## Text shown
------------------------------------------------
Art Spiegelman
Maus grew out of a comic strip I did in 1971 for an underground comic book: a three-page strip that was based on stories of my father's and mother's that I recalled being told in childhood....In 1977 I decided to do [a] longer work, [and] I set up an arrangement to see my father more often and talk to him about his experiences....Although I set about...to do a history of sorts, I'm all too aware that ultimately what I'm creating is a realistic fiction. The experiences my father actually went through [are not exactly the same as] what he's able to remember and what he's able to articulate of these experiences. Then there's what I'm able to understand of what he articulated, and what I'm able to put down on paper. And then of course there's what the reader can make of that....It's important to me that Maus is done in comic strip form, because it's what I'm most comfortable shaping and working with. Maus for me in part is a way of telling my parents' life and therefore coming to terms with it....It's not a matter of choice in the sense that I don't feel I could deal with this material as prose, or as a series of paintings, or as a film, or as poetry....In looking at other art and literature that's been shaped from the Holocaust-a historic term I find problematic - that material is often very high pitched....I feel a need for a more subdued approach, which would incorporate distancing devices like using these animal mask faces. Another aspect of the way I've chosen to use this material is that I've entered myself into the story. So the way the story got told and who the story was told to is as important [as] my father's narrative. To me that's at the heart of the work.
from Oral History Journal, Spring 1987

Art Spiegelman's use of the comic book is both an innovative and problematic form of art and literary conveyance. Many survivors found Maus something that came close to blasphemy. The depiction of Jews as mice and Germans as cats seemed to be a somewhat unfitting reminder of German propaganda through films such as Hippler's The Eternal Jew (l940).
Spiegelman was the product of a thoroughly American environment of the late l950s and l960s, dominated by his interest in comic books and the untold story of his parents' survival. His mother, Anja, committed suicide in 1968. Subsequently, Spiegelman's father, Vladek, burned Anja's diaries. The loss of his mother as well as Anja's story was the stimulus for researching the true story of his parents' involvement in the Holocaust. The result was Art Spiegelman's more than forty hours of audio taping with Vladek Spiegelman, substantial technical and artistic research and the translating of that story into Maus.
------------------------------------------------
## Tasks to complete
• 1. Please repeat the passage on Art Spiegelman and Maus word for word, starting at "from Oral History" and ending at "Eternal Jew (l940).".
• 2. In the text on Art Spiegelman and Maus, what forms other than comics does Spiegelman say he could not use to deal with this material?
• 3. Write the next part of the text on Art Spiegelman and Maus, picking up after its final sentence.
The listing plays no part in any of this.
------------------------------------------------
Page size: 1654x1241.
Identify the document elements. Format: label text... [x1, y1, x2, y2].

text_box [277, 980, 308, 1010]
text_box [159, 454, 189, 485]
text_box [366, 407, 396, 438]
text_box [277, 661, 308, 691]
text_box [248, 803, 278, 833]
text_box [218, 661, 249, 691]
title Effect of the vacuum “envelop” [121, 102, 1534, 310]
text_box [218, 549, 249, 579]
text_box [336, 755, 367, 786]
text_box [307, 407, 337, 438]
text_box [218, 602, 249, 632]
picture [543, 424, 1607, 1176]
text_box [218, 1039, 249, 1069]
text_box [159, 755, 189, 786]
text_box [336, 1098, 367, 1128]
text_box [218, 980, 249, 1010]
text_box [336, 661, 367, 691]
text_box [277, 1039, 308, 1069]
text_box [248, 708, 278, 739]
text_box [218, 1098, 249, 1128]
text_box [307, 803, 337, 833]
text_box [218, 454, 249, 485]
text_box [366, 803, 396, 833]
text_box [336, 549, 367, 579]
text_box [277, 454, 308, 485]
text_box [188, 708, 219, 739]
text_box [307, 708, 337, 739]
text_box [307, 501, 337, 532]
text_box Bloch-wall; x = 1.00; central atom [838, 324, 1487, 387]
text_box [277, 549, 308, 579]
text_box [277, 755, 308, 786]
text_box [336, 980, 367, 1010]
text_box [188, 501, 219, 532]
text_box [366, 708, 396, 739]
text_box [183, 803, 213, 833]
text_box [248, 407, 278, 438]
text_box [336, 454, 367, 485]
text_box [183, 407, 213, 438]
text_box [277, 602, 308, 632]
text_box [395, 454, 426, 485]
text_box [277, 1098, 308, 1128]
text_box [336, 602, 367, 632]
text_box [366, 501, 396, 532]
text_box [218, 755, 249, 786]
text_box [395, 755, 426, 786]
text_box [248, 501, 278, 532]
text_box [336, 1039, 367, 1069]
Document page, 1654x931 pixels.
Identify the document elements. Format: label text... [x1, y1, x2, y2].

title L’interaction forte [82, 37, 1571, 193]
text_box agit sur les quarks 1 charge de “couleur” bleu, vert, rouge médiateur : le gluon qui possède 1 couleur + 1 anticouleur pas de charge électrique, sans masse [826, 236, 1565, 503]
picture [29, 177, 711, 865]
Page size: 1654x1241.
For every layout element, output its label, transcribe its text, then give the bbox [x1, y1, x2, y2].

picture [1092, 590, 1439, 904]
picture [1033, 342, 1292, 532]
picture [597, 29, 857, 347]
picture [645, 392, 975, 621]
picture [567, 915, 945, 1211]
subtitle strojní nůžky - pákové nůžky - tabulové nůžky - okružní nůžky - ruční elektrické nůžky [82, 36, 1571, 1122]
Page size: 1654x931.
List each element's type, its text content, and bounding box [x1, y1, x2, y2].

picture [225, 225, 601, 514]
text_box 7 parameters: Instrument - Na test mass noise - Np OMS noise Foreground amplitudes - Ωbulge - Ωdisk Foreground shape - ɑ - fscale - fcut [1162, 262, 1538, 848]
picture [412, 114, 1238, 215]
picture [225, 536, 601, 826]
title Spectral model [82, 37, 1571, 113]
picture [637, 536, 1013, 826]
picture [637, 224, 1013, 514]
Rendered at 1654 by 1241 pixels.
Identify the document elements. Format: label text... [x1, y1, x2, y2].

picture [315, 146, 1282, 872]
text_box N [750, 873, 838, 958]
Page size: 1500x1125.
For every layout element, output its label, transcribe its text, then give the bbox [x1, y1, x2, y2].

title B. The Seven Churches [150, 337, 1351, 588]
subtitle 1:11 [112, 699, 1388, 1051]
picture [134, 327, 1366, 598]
------------------------------------------------
## Per-task answers
• 1.
from Oral History Journal, Spring 1987

Art Spiegelman's use of the comic book is both an innovative and problematic form of art and literary conveyance. Many survivors found Maus something that came close to blasphemy. The depiction of Jews as mice and Germans as cats seemed to be a somewhat unfitting reminder of German propaganda through films such as Hippler's The Eternal Jew (l940).

• 2.
prose
a series of paintings
a film
poetry

• 3.
Is Maus art? The art critic Adam Gopnik has tried to answer this interesting question:
If you ask educated people to tell you everything they know about the history and psychology of cartooning, they will robably offer something like this: cartoons (taking caricature, political cartooning, and comic strips all together as a single form) are a relic of the infancy of art, one of the earliest forms of visual communication (and therefore, by implication, especially well-suited to children); they are naturally funny and popular; and their gift is above all for the diminutive. [21]
Gopnik goes on to suggest the truth is actually the opposite and that cartoons represent "a relatively novel offspring of an extremely sophisticated visual culture." [22]
Previous exhibitions of Spiegelman's drawings have made it clear that he first utilized the format of Maus in Prisoner on the Hell Planet in l972. His first idea for the mouse metaphor was to apply it to the history of African Americans, but he soon applied it to the Jews. As Spiegelman progressed into the drawing of Maus, he became concerned with various aesthetic aspects that were important from the point of view of the visual artist. "He was becoming increasingly concerned with deconstructing the basic narrative and visual elements of the comic strip: How does one panel on a page relate to others? How do a strip's artificial cropping and use of pictorial illusion manipulate reality?...How do words and pictures combine in the human brain." [23] In this quest, the artist rejected photo-realism, elaborate detailing and shading, and ultimately developed a particular reduction process in which text was reduced to fit the artistic space.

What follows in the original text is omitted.